→ **Extracted material**:
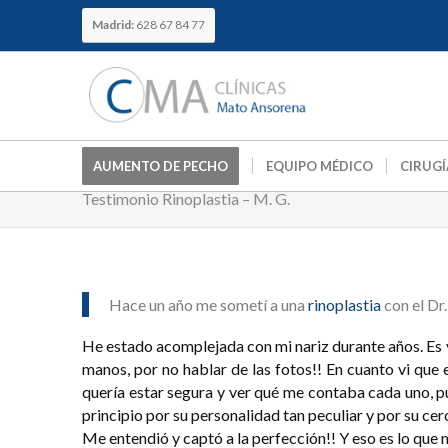
Madrid:
628 67 84 77
AUMENTO DE PECHO
EQUIPO MÉDICO
CIRUGÍ
Testimonio Rinoplastia – M. G.
Hace un año me sometí a una
rinoplastia
con el Dr.
He estado acomplejada con mi nariz durante años. Es v
manos, por no hablar de las fotos!! En cuanto vi que 
quería estar segura y ver qué me contaba cada uno, p
principio por su personalidad tan peculiar y por su cer
Me entendió y captó a la perfección!! Y eso es lo que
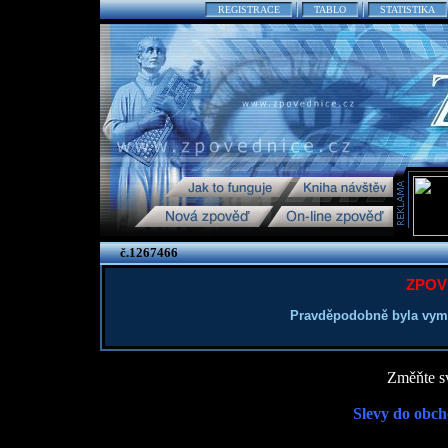
REGISTRACE
TABLO
STATISTIKA
č.1267466
ZPOV
Pravděpodobně byla vym
Změňte sv
Slevy do obch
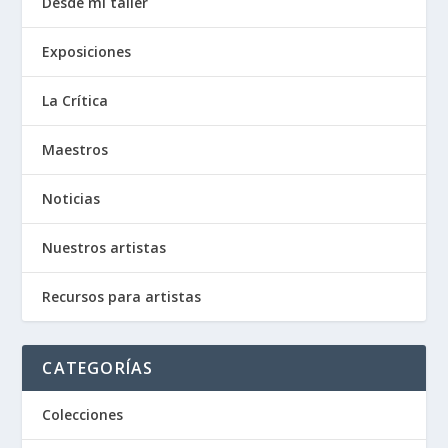
Desde mi taller
Exposiciones
La Crítica
Maestros
Noticias
Nuestros artistas
Recursos para artistas
CATEGORÍAS
Colecciones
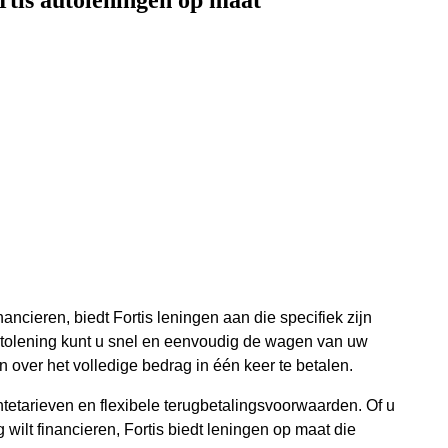
tis autoleningen op maat
ncieren, biedt Fortis leningen aan die specifiek zijn
utolening kunt u snel en eenvoudig de wagen van uw
 over het volledige bedrag in één keer te betalen.
ntetarieven en flexibele terugbetalingsvoorwaarden. Of u
ilt financieren, Fortis biedt leningen op maat die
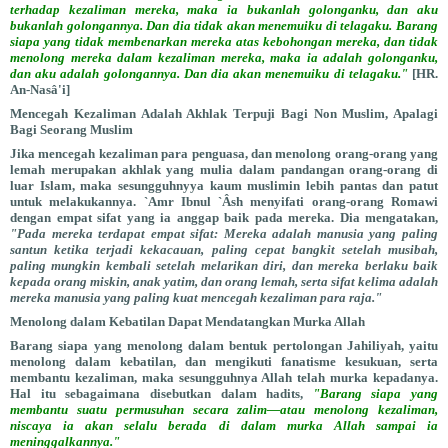
terhadap kezaliman mereka, maka ia bukanlah golonganku, dan aku
bukanlah golongannya. Dan dia tidak akan menemuiku di telagaku. Barang
siapa yang tidak membenarkan mereka atas kebohongan mereka, dan tidak
menolong mereka dalam kezaliman mereka, maka ia adalah golonganku,
dan aku adalah golongannya. Dan dia akan menemuiku di telagaku."
[HR.
An-Nasâ'i]
Mencegah Kezaliman Adalah Akhlak Terpuji Bagi Non Muslim, Apalagi
Bagi Seorang Muslim
Jika mencegah kezaliman para penguasa, dan menolong orang-orang yang
lemah merupakan akhlak yang mulia dalam pandangan orang-orang di
luar Islam, maka sesungguhnyya kaum muslimin lebih pantas dan patut
untuk melakukannya. `Amr Ibnul `Âsh menyifati orang-orang Romawi
dengan empat sifat yang ia anggap baik pada mereka. Dia mengatakan,
"Pada mereka terdapat empat sifat: Mereka adalah manusia yang paling
santun ketika terjadi kekacauan, paling cepat bangkit setelah musibah,
paling mungkin kembali setelah melarikan diri, dan mereka berlaku baik
kepada orang miskin, anak yatim, dan orang lemah, serta sifat kelima adalah
mereka manusia yang paling kuat mencegah kezaliman para raja."
Menolong dalam Kebatilan Dapat Mendatangkan Murka Allah
Barang siapa yang menolong dalam bentuk pertolongan Jahiliyah, yaitu
menolong dalam kebatilan, dan mengikuti fanatisme kesukuan, serta
membantu kezaliman, maka sesungguhnya Allah telah murka kepadanya.
Hal itu sebagaimana disebutkan dalam hadits,
"Barang siapa yang
membantu suatu permusuhan secara zalim—atau menolong kezaliman,
niscaya ia akan selalu berada di dalam murka Allah sampai ia
meninggalkannya."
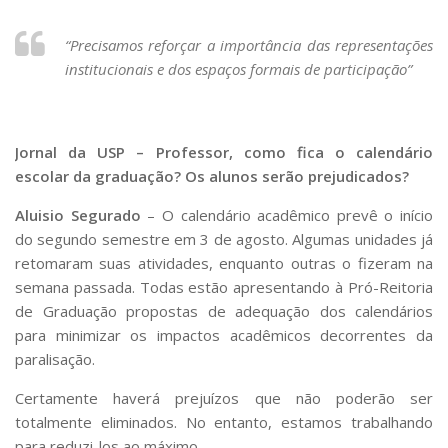
“Precisamos reforçar a importância das representações
institucionais e dos espaços formais de participação”
Jornal da USP – Professor, como fica o calendário
escolar da graduação? Os alunos serão prejudicados?
Aluisio Segurado
– O calendário acadêmico prevê o início
do segundo semestre em 3 de agosto. Algumas unidades já
retomaram suas atividades, enquanto outras o fizeram na
semana passada. Todas estão apresentando à Pró-Reitoria
de Graduação propostas de adequação dos calendários
para minimizar os impactos acadêmicos decorrentes da
paralisação.
Certamente haverá prejuízos que não poderão ser
totalmente eliminados. No entanto, estamos trabalhando
para reduzi-los ao máximo.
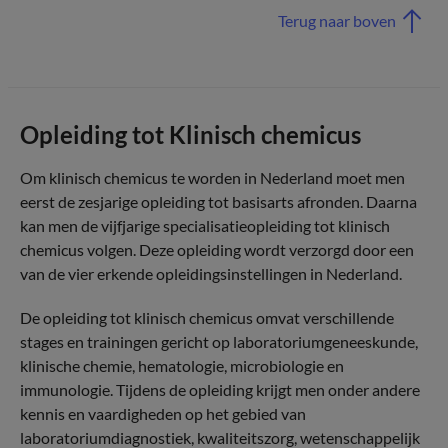
Terug naar boven
Opleiding tot Klinisch chemicus
Om klinisch chemicus te worden in Nederland moet men
eerst de zesjarige opleiding tot basisarts afronden. Daarna
kan men de vijfjarige specialisatieopleiding tot klinisch
chemicus volgen. Deze opleiding wordt verzorgd door een
van de vier erkende opleidingsinstellingen in Nederland.
De opleiding tot klinisch chemicus omvat verschillende
stages en trainingen gericht op laboratoriumgeneeskunde,
klinische chemie, hematologie, microbiologie en
immunologie. Tijdens de opleiding krijgt men onder andere
kennis en vaardigheden op het gebied van
laboratoriumdiagnostiek, kwaliteitszorg, wetenschappelijk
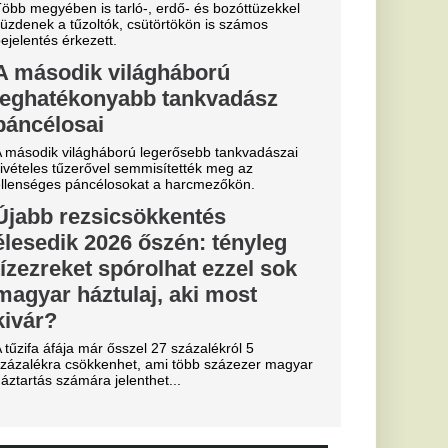
sé Mourinho
csillagát a
s Júnior
al Madridnál.
sé Mourinho személyes
törést a
essi letépte
e a VAR közbeszólt.
Fradi
enfelet", nagy
cinak, de a
biztos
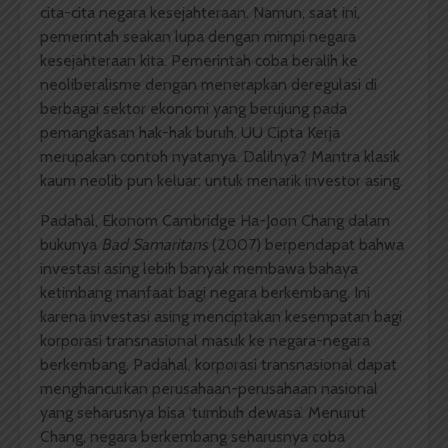
cita-cita negara kesejahteraan. Namun, saat ini,
pemerintah seakan lupa dengan mimpi negara
kesejahteraan kita. Pemerintah coba beralih ke
neoliberalisme dengan menerapkan deregulasi di
berbagai sektor ekonomi yang berujung pada
pemangkasan hak-hak buruh. UU Cipta Kerja
merupakan contoh nyatanya. Dalilnya? Mantra klasik
kaum neolib pun keluar: untuk menarik investor asing.
Padahal, Ekonom Cambridge Ha-Joon Chang dalam
bukunya
Bad Samaritans
(2007) berpendapat bahwa
investasi asing lebih banyak membawa bahaya
ketimbang manfaat bagi negara berkembang. Ini
karena investasi asing menciptakan kesempatan bagi
korporasi transnasional masuk ke negara-negara
berkembang. Padahal, korporasi transnasional dapat
menghancurkan perusahaan-perusahaan nasional
yang seharusnya bisa ‘tumbuh dewasa’. Menurut
Chang, negara berkembang seharusnya coba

→ **Problem to work on**: From the line with "Desde mi taller" up to and including the line with "ilt financieren, Fortis", please change "Noticias" to "Novedades" and give only those lines, otherwise unchanged and without the pictures.

→ **Your solution**:
Desde mi taller
Exposiciones
La Crítica
Maestros
Novedades
Nuestros artistas
Recursos para artistas
CATEGORÍAS
Colecciones
tis autoleningen op maat
ncieren, biedt Fortis leningen aan die specifiek zijn
utolening kunt u snel en eenvoudig de wagen van uw
 over het volledige bedrag in één keer te betalen.
ntetarieven en flexibele terugbetalingsvoorwaarden. Of u
ilt financieren, Fortis biedt leningen op maat die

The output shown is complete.